Konsep patching digital, pemrograman tumpukan adegan (cue stack), atau bahkan pemahaman dasar fotometrik untuk memilih instrumen yang tepat untuk jarak tembak tertentu adalah sebuah konsep yang sepenuhnya asing di Taman Budaya NTB.

Lebih parah lagi adalah pengabaian total terhadap aspek paling krusial yang menopang seluruh disiplin ini, yaitu keselamatan.
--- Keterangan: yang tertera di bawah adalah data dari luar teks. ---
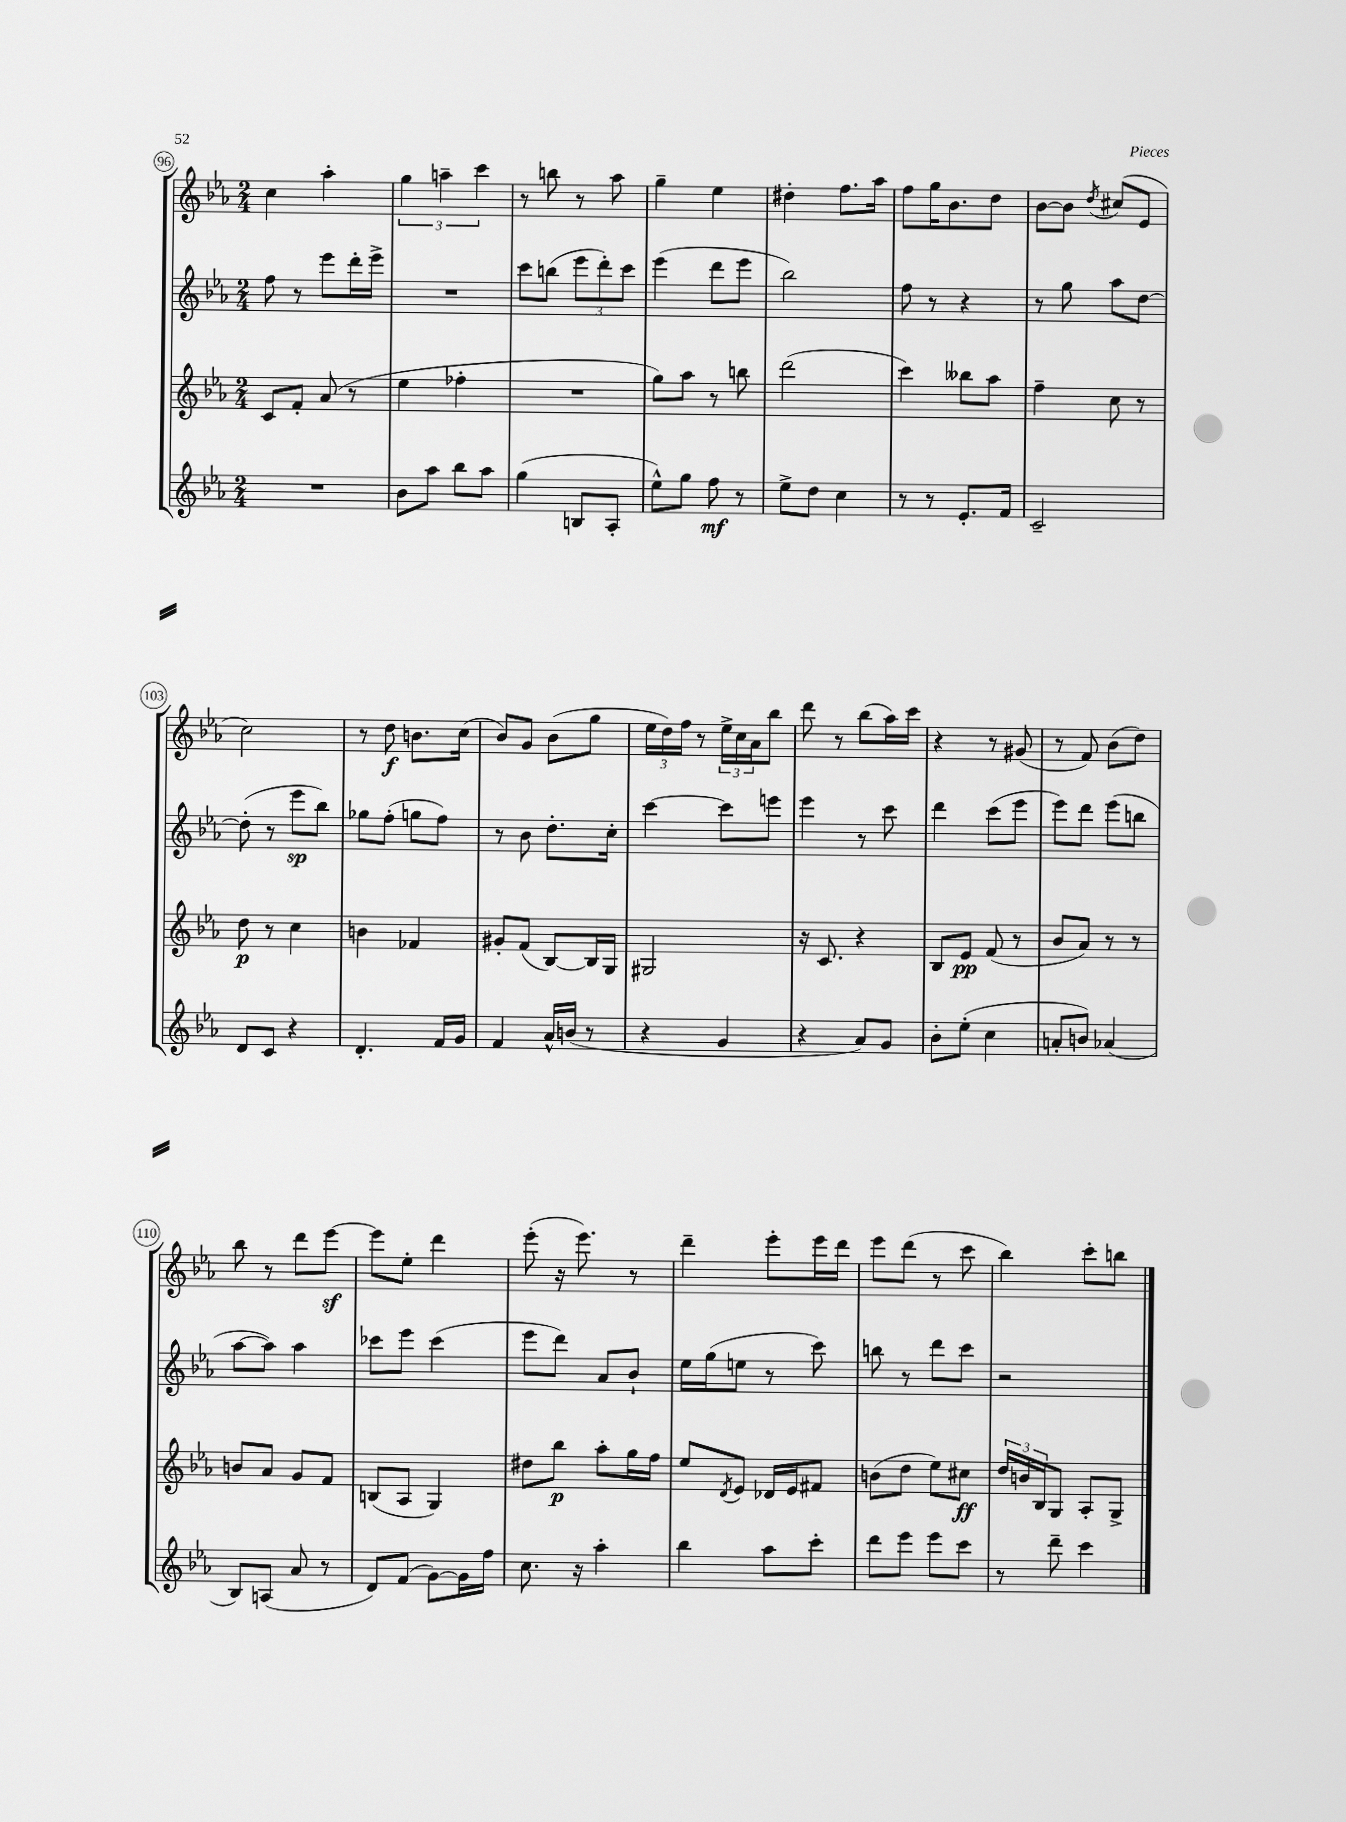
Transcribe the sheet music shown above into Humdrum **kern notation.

**kern	**kern	**kern	**kern
*staff4	*staff3	*staff2	*staff1
*clefG2	*clefG2	*clefG2	*clefG2
*k[b-e-a-]	*k[b-e-a-]	*k[b-e-a-]	*k[b-e-a-]
*M2/4	*M2/4	*M2/4	*M2/4
2r	8c	8ff	4cc
.	8f'	8r	.
.	(8a-	8eee-	4aa-'
.	8r	16ddd'	.
.	.	16eee-^	.
=	=	=	=
8b-	4ee-	2r	6gg
8aa-	.	.	.
.	.	.	6aa~
8bb-	4ff-'	.	.
.	.	.	6ccc
8aa-	.	.	.
=	=	=	=
(4gg	2r	8ccc	8r
.	.	(8bb	8bb
8B	.	12eee-	8r
.	.	12ddd')	.
8A-'	.	.	8aa-
.	.	12ccc	.
=	=	=	=
8ee-^^)	8gg)	(4eee-	4gg~
8gg	8aa-	.	.
8ff	8r	8ddd	4ee-
8r	8bb	8eee-	.
=	=	=	=
8ee-^	(2ddd	2bb-)	4dd#'
8dd	.	.	.
4cc	.	.	8.ff
.	.	.	16aa-
=	=	=	=
8r	4ccc)	8ff	8ff
8r	.	8r	16gg
.	.	.	8.b-
8.e-'	8bb--	4r	.
.	8aa-	.	8dd
16f	.	.	.
=	=	=	=
2c~	4ff~	8r	[8b-
.	.	8gg	8b-]
.	.	.	8qdd
.	8cc	8aa-	(8cc#
.	8r	[8dd	8e-
=	=	=	=
8d	8dd	(8dd']	2cc)
8c	8r	8r	.
4r	4cc	8eee-	.
.	.	8bb-)	.
=	=	=	=
4.d'	4b	8gg-	8r
.	.	(8ff'	8dd
.	4f-	8gg	8.b
16f	.	8ff)	.
16g	.	.	(16cc
=	=	=	=
4f	8g#'	8r	8b-)
.	(8f	8b-	8g
16a-^^	[8B-)	8.dd'	(8b-
(16b	.	.	.
8r	16B-]	.	8gg
.	16G	16cc'	.
=	=	=	=
4r	2G#	[4ccc	24ee-
.	.	.	24dd)
.	.	.	24ff
.	.	.	8r
4g	.	8ccc]	24ee-^
.	.	.	24cc
.	.	.	24a-
.	.	8eee	8bb-
=	=	=	=
4r	16r	4eee-	8ddd
.	8.c	.	.
.	.	.	8r
8a-)	4r	8r	(8bb-
8g	.	8ccc	16aa-)
.	.	.	16ccc
=	=	=	=
8b-'	8B-	4ddd	4r
(8ee-'	8e-	.	.
4cc	(8f	(8ccc	8r
.	8r	8eee-	(8g#
=	=	=	=
8a'	8b-	8eee-)	8r
8b)	8a-)	8ddd	8f)
(4a-	8r	(8eee-	(8b-
.	8r	8bb	8dd)
=	=	=	=
8B-)	8b	[8aa-	8bb-
(8A	8a-	8aa-])	8r
8a-	8g	4aa-	8ddd
8r	8f	.	[8eee-
=	=	=	=
8d)	(8B	8ccc-	8eee-]
(8f	8A-	8eee-	8ee-'
[8g)	4G)	(4ccc-	4ddd
16g]	.	.	.
16ff	.	.	.
=	=	=	=
8.cc	8dd#	8eee-	(8eee-'
.	8bb-	8ddd)	16r
16r	.	.	8.eee-)
4aa-'	8aa-'	8a-	.
.	16gg	8b-`	8r
.	16ff	.	.
=	=	=	=
4bb-	8ee-	16ee-	4ddd~
.	.	(16gg	.
.	8qd	.	.
.	8e-	8ee	.
8aa-	16d-	8r	8eee-'
.	16e-	.	.
8ccc'	8f#	8ccc)	16eee-
.	.	.	16ddd
=	=	=	=
8ddd	(8b	8bb	8eee-
8eee-	8dd	8r	(8ddd
8eee-	8ee-)	8ddd	8r
8ccc	8cc#	8ccc	8ccc
=	=	=	=
8r	24dd	2r	4bb-)
.	24b	.	.
.	24B-	.	.
8ddd~	8G	.	.
4ccc	8A-'	.	8ccc'
.	8G^	.	8bb
==	==	==	==
*-	*-	*-	*-
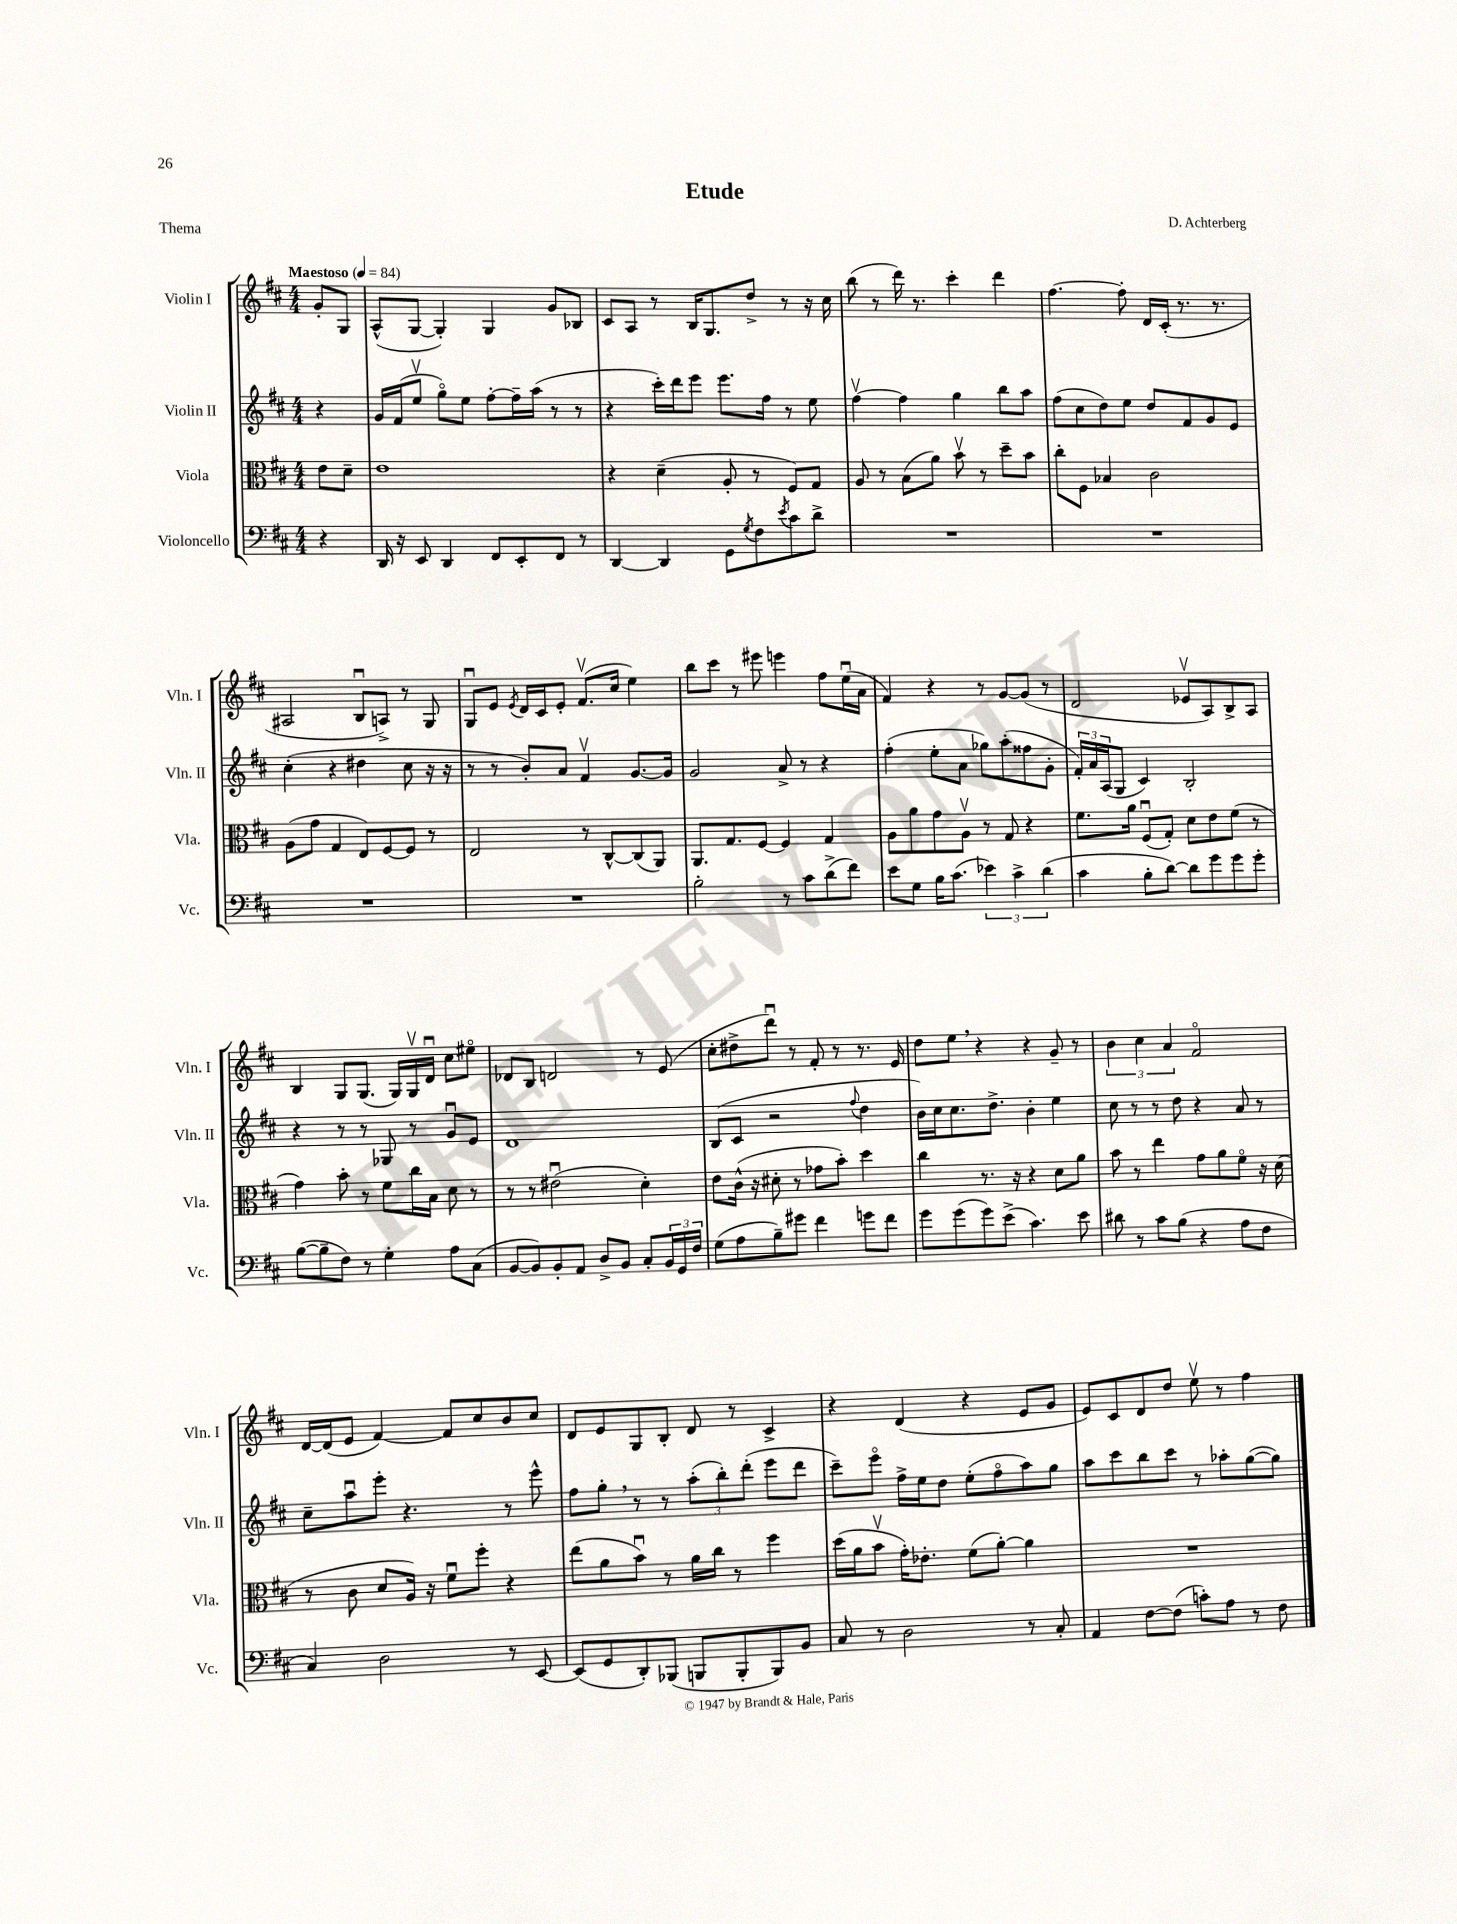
\header { title = "Etude" composer = "D. Achterberg" piece = "Thema" }
<<
\new StaffGroup <<
\new Staff = "s0" \with { instrumentName = "Violin I" shortInstrumentName = "Vln. I" } {
    \clef treble \key d \major \numericTimeSignature \time 4/4 \partial 4 \tempo "Maestoso" 4 = 84
    g'8-. g8 |
    a8-^( g8~ g4-.) g4 g'8 bes8 |
    cis'8 a8 r8 b16 g8. d''8-> r8 r16 cis''16 |
    b''8( r8 d'''16) r8. cis'''4-. d'''4 |
    fis''4.~ fis''8-. d'16 cis'16-.( r8. r8. |
    ais2 b8\downbow a8->) r8 g8 |
    g8\downbow e'8 \acciaccatura { e'8 } d'16 cis'16 e'8-. fis'8.\upbow( cis''16 e''4) |
    b''8 cis'''8 r8 eis'''8 e'''4 fis''8 e''16\downbow( a'16 |
    fis'4) r4 r8 g'8~ g'8( r8 |
    d'2 ees'8\upbow a8) b8-> a8 |
    b4 g8 g8.( g16) g16\upbow d'16\downbow cis''8 eis''8\flageolet |
    des'8 b8 d'2 r8 e'8( |
    cis''8-. dis''8-> d'''8\downbow) r8 fis'8-. r8 r8. e'16 |
    d''8 e''8 \breathe r4 r4 g'8-- r8 |
    \tuplet 3/2 { b'4 cis''4 a'4 } fis'2\flageolet |
    d'16~ d'16( e'8 fis'4~) fis'8 cis''8 b'8 cis''8 |
    d'8 e'8 g8 b8-. d'8 r8 cis'4-> |
    r4 d'4( r4 e'8 g'8 |
    e'8) cis'8 d'8 d''8 e''8\upbow r8 fis''4 \bar "|." |
}
\new Staff = "s1" \with { instrumentName = "Violin II" shortInstrumentName = "Vln. II" } {
    \clef treble \key d \major \numericTimeSignature \time 4/4 \partial 4
    r4 |
    g'16 fis'16( e''8\upbow g''8\flageolet) e''8 fis''8~-. fis''16-- a''16( r8 r8 |
    r4 cis'''16-.) d'''16 e'''8 e'''8. fis''16 r8 e''8 |
    fis''4~\upbow fis''4 g''4 b''8 a''8 |
    fis''8( cis''8 d''8) e''8 d''8 fis'8 g'8 e'8 |
    cis''4-.( r4 dis''4 cis''8 r16 r16 |
    r8 r8 b'8-.) a'8 fis'4\upbow g'8.~ g'16 |
    g'2 a'8-> r8 r4 |
    fis''4-.( e''8-. a'8 ges''8) a''8-.( fisis''8 g'8-. |
    \tuplet 3/2 { fis'16-.) a'16 a16( } g8 cis'4) b2-. |
    r4 r8 r8 ges8 r8 g'8\downbow e'8 |
    d'1 |
    b8( cis'8 r2 \appoggiatura { fis''8 } d''4 |
    b'16) cis''16 cis''8. d''8.-> b'4-. e''4 |
    cis''8 r8 r8 d''8 r4 a'8 r8 |
    cis''8-- a''8\downbow e'''8-. r4. r8 e'''8-^ |
    fis''8 g''8-. \breathe r8 r8 \tuplet 3/2 { a''8-.( b''8-.) d'''8-.( } e'''8 d'''8 |
    cis'''8--) e'''8\flageolet fis''16-> e''16 d''8 e''8-.( fis''8\flageolet a''8) g''8 |
    a''8 cis'''8 b''8 cis'''8 r8 aes''8-. g''8~( g''8) \bar "|." |
}
\new Staff = "s2" \with { instrumentName = "Viola" shortInstrumentName = "Vla." } {
    \clef alto \key d \major \numericTimeSignature \time 4/4 \partial 4
    e'8 d'8-- |
    e'1 |
    r4 d'4--( a8-. r8 fis8) g8 |
    a8 r8 b8( a'8) b'8\upbow r8 d''8-- b'8 |
    cis''8-. fis8 bes4 cis'2 |
    a8( g'8 g4 e8) fis8~ fis8 r8 |
    e2 r8 cis8~-^ cis8( a,8) |
    a,8. g8. fis8~ fis4 g4 |
    a8 a'8 g'8 a8\upbow r8 g8 r4 |
    fis'8. a'16 fis8\downbow( g8-.) d'8 e'8 fis'8( r8 |
    g'4) b'8-. r8 fis'8 cis''16 b16 d'8 r8 |
    r8 r8 eis'2\downbow( d'4-.) |
    e'8 cis'16-^( r16 dis'8-. r8 ges'8 b'8-.) d''4 |
    cis''4 r8. r16 r4 d'8 a'8 |
    b'8 r8 e''4 g'8 a'8 fis'8\flageolet r16 d'16( |
    r8 cis'8 d'8 a16) r16 fis'8\downbow fis''8-. r4 |
    e''8( a'8 b'8\downbow) r8 a'16 cis''16 r8 fis''4 |
    d''16( a'16 b'8\upbow g'16-.) ees'8.-. fis'8( a'8~-.) a'4 |
    R1 \bar "|." |
}
\new Staff = "s3" \with { instrumentName = "Violoncello" shortInstrumentName = "Vc." } {
    \clef bass \key d \major \numericTimeSignature \time 4/4 \partial 4
    r4 |
    d,16 r16 e,8 d,4 fis,8 e,8-. fis,8 r8 |
    d,4~ d,4 g,8 \acciaccatura { g8 } fis8 \acciaccatura { e'8 } cis'8 d'8-> |
    R1 |
    R1 |
    R1 |
    R1 |
    b2-. r8 cis'8 d'8->( fis'8) |
    e'8 g8 b16 cis'8.( \tuplet 3/2 { ees'4) cis'4-> d'4( } |
    cis'4 b8-. d'8~) d'8 g'8 g'8 g'8-. |
    b8~( b8-- fis8) r8 g4-. a8 cis8( |
    b,8~ b,8) b,8-. a,8 d8-> b,8 cis8-. \tuplet 3/2 { b,16 g,16 fis16 } |
    g8( a8 b8--) gis'8 fis'4 g'8 fis'8 |
    g'8 g'8( g'8) e'8->( cis'4.) e'8 |
    dis'8 r8 cis'8 b8( r4 a8 fis8 |
    cis4) d2 r8 e,8~ |
    e,8( g,8 d,8-.) bes,,8( b,,8 b,,8-. b,,8) b,8 |
    cis8 r8 d2 r8 cis8-. |
    a,4 fis8~ fis8( c'8-.) a8 r8 fis8 \bar "|." |
}
>>
>>
\layout { \context { \Score \remove "Bar_number_engraver" } }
Standar profesional minimum menuntut seorang teknisi mampu melakukan kalkulasi beban kelistrikan, berdasarkan Hukum Ohm (rumus dasar kelistrikan) dan perhitungan daya, untuk mencegah kelebihan beban sirkuit dan bahaya kebakaran. 

Standar profesional menuntut pemahaman absolut tentang pembumian (grounding) dan praktik kerja yang aman.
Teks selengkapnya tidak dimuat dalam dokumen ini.